Integrating Environmental, Social and Governance (Esg) Principles into Organisations
Volume 44, Issue 3 (2024), pp. 28–36
Pub. online: 25 October 2024
Type: Article
Open Access
Published
25 October 2024
25 October 2024
Abstract
The term ESG, which stands for Environmental, Social and Governance, has gained significant traction in the business world. A
company’s dedication to ESG reflects its awareness of both the positive and negative impacts it has on society and the environment,
influencing not only the business itself but the entire ecosystem around it. Organisations that embrace the ESG framework recognise
that adopting best governance practices leads to positive outcomes across all sectors. This approach helps minimise the environmental
impact and fosters a more equitable world, while maintaining sound administrative processes and sustaining profitability. Incorporating
ESG factors into operations is essential for ensuring long-term sustainability, compliance and competitiveness.

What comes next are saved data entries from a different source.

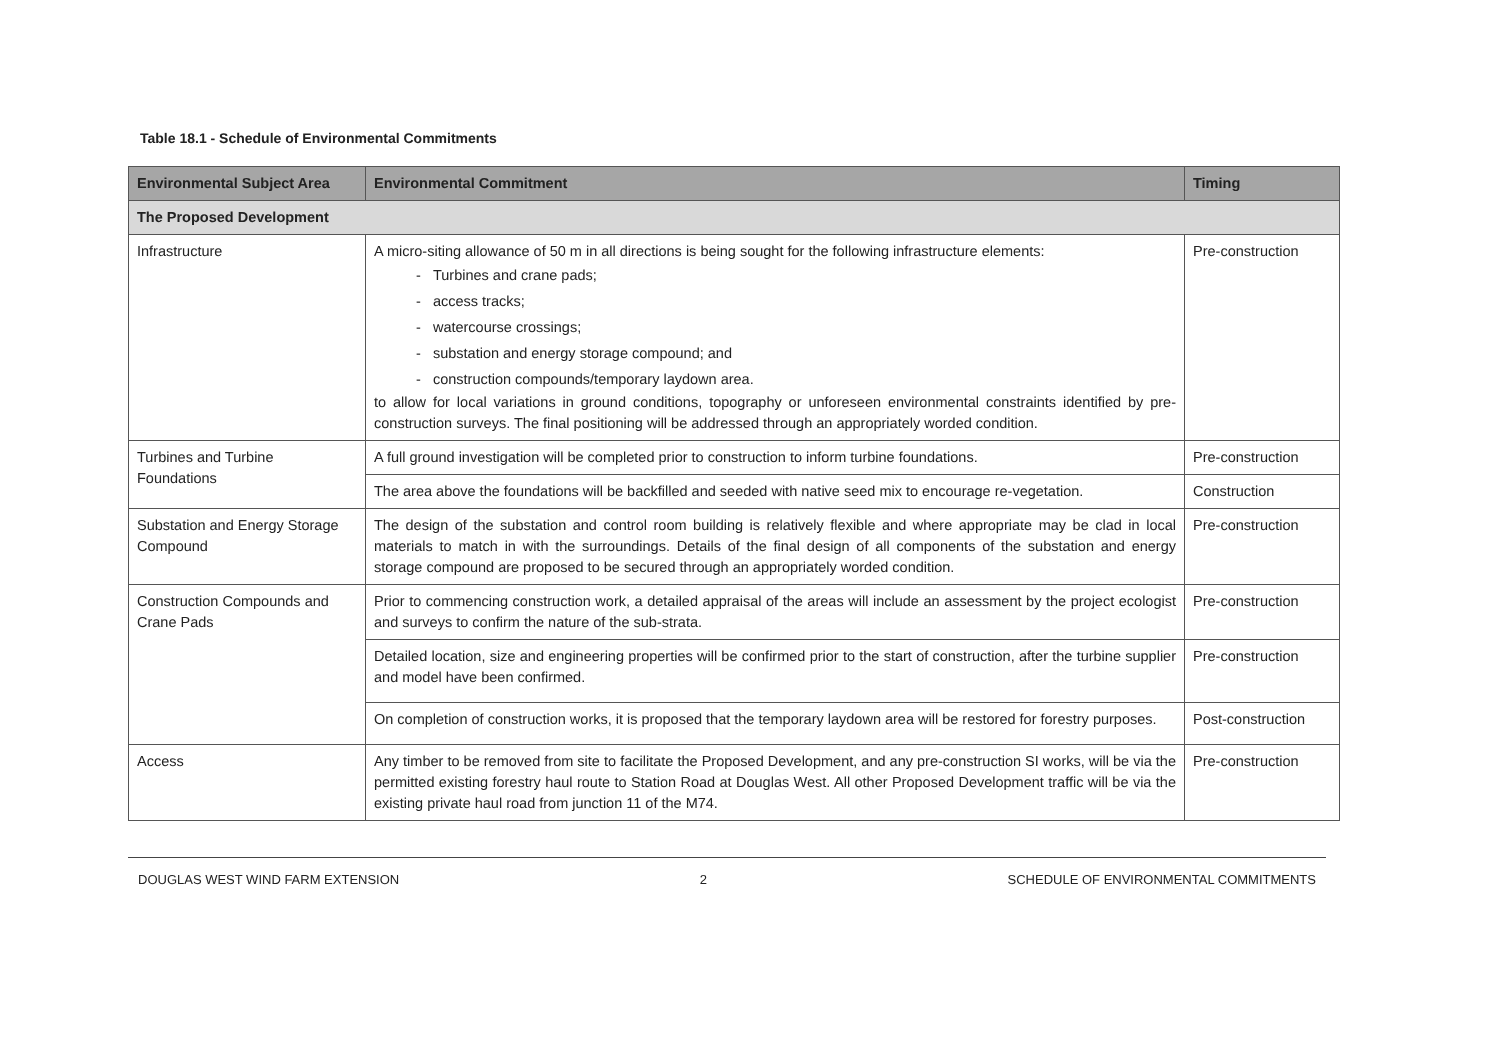Table 18.1 - Schedule of Environmental Commitments
| Environmental Subject Area | Environmental Commitment | Timing |
| --- | --- | --- |
| The Proposed Development | | |
| Infrastructure | A micro-siting allowance of 50 m in all directions is being sought for the following infrastructure elements: - Turbines and crane pads; - access tracks; - watercourse crossings; - substation and energy storage compound; and - construction compounds/temporary laydown area. to allow for local variations in ground conditions, topography or unforeseen environmental constraints identified by pre-construction surveys. The final positioning will be addressed through an appropriately worded condition. | Pre-construction |
| Turbines and Turbine Foundations | A full ground investigation will be completed prior to construction to inform turbine foundations. | Pre-construction |
| | The area above the foundations will be backfilled and seeded with native seed mix to encourage re-vegetation. | Construction |
| Substation and Energy Storage Compound | The design of the substation and control room building is relatively flexible and where appropriate may be clad in local materials to match in with the surroundings. Details of the final design of all components of the substation and energy storage compound are proposed to be secured through an appropriately worded condition. | Pre-construction |
| Construction Compounds and Crane Pads | Prior to commencing construction work, a detailed appraisal of the areas will include an assessment by the project ecologist and surveys to confirm the nature of the sub-strata. | Pre-construction |
| | Detailed location, size and engineering properties will be confirmed prior to the start of construction, after the turbine supplier and model have been confirmed. | Pre-construction |
| | On completion of construction works, it is proposed that the temporary laydown area will be restored for forestry purposes. | Post-construction |
| Access | Any timber to be removed from site to facilitate the Proposed Development, and any pre-construction SI works, will be via the permitted existing forestry haul route to Station Road at Douglas West. All other Proposed Development traffic will be via the existing private haul road from junction 11 of the M74. | Pre-construction |
DOUGLAS WEST WIND FARM EXTENSION 2 SCHEDULE OF ENVIRONMENTAL COMMITMENTS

By focusing
on environmental stewardship, fostering positive social impacts and maintaining strong governance structures, organisations can
minimise their negative externalities, meet regulatory demands, and appeal to a growing number of ESG-conscious stakeholders.
The main aim of this article is to analyse the ESG principles, and present examples of integrating ESG in large and SMEs companies.
These organisations were chosen as examples of good practice: Maersk, Nestlé, Toyota, Baltic Marine Bunker and Klaipėdos Nafta.
The companies in this article were chosen to show a diverse range of industries and approaches to ESG implementation.